## Given information
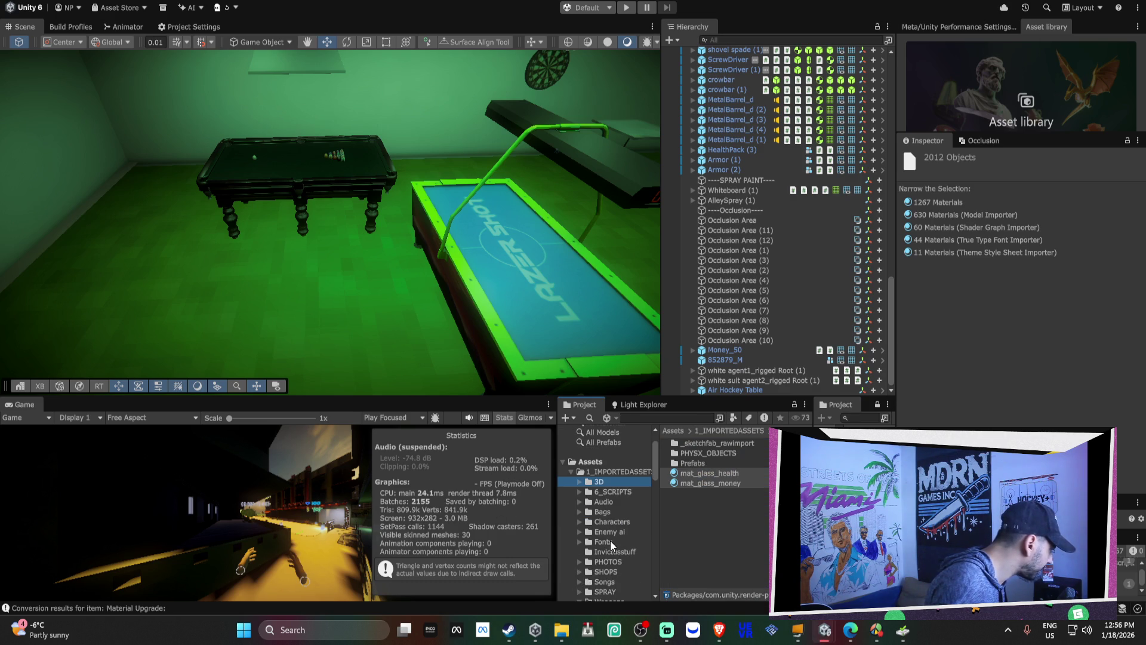
scroll(609, 540, "down", 1)
left_click(579, 563)
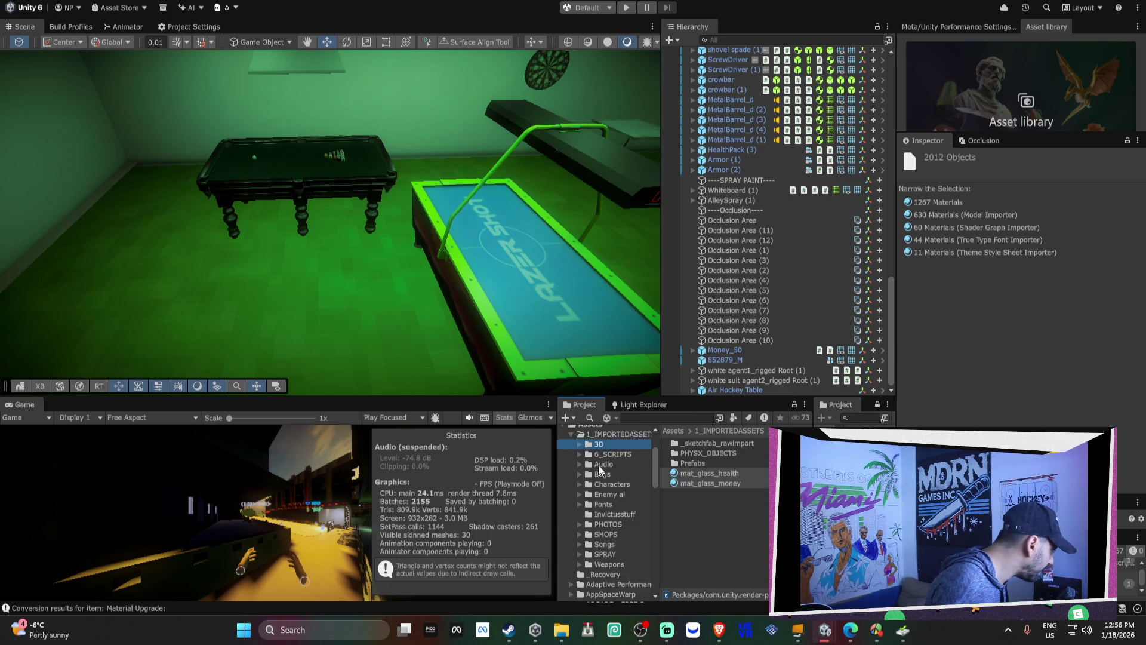
left_click(317, 157)
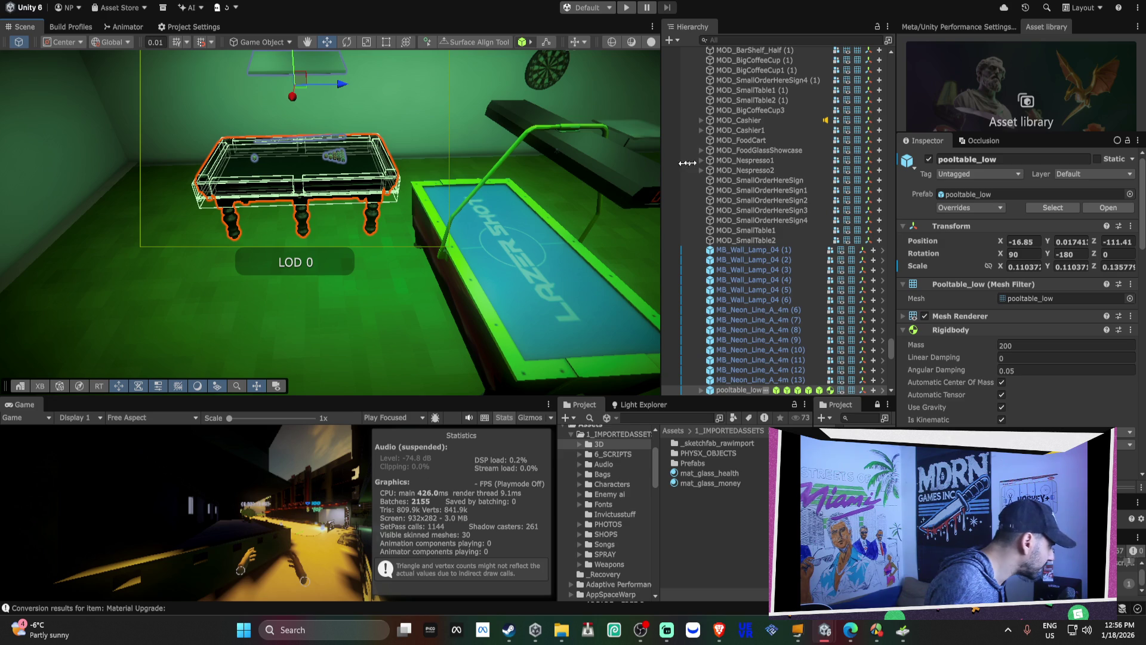
left_click(959, 195)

## Task to carry out
The material above should be printed again exactly, with each picture left out.

## Solution to this exercise
scroll(609, 540, "down", 1)
left_click(579, 563)
left_click(317, 157)
left_click(959, 195)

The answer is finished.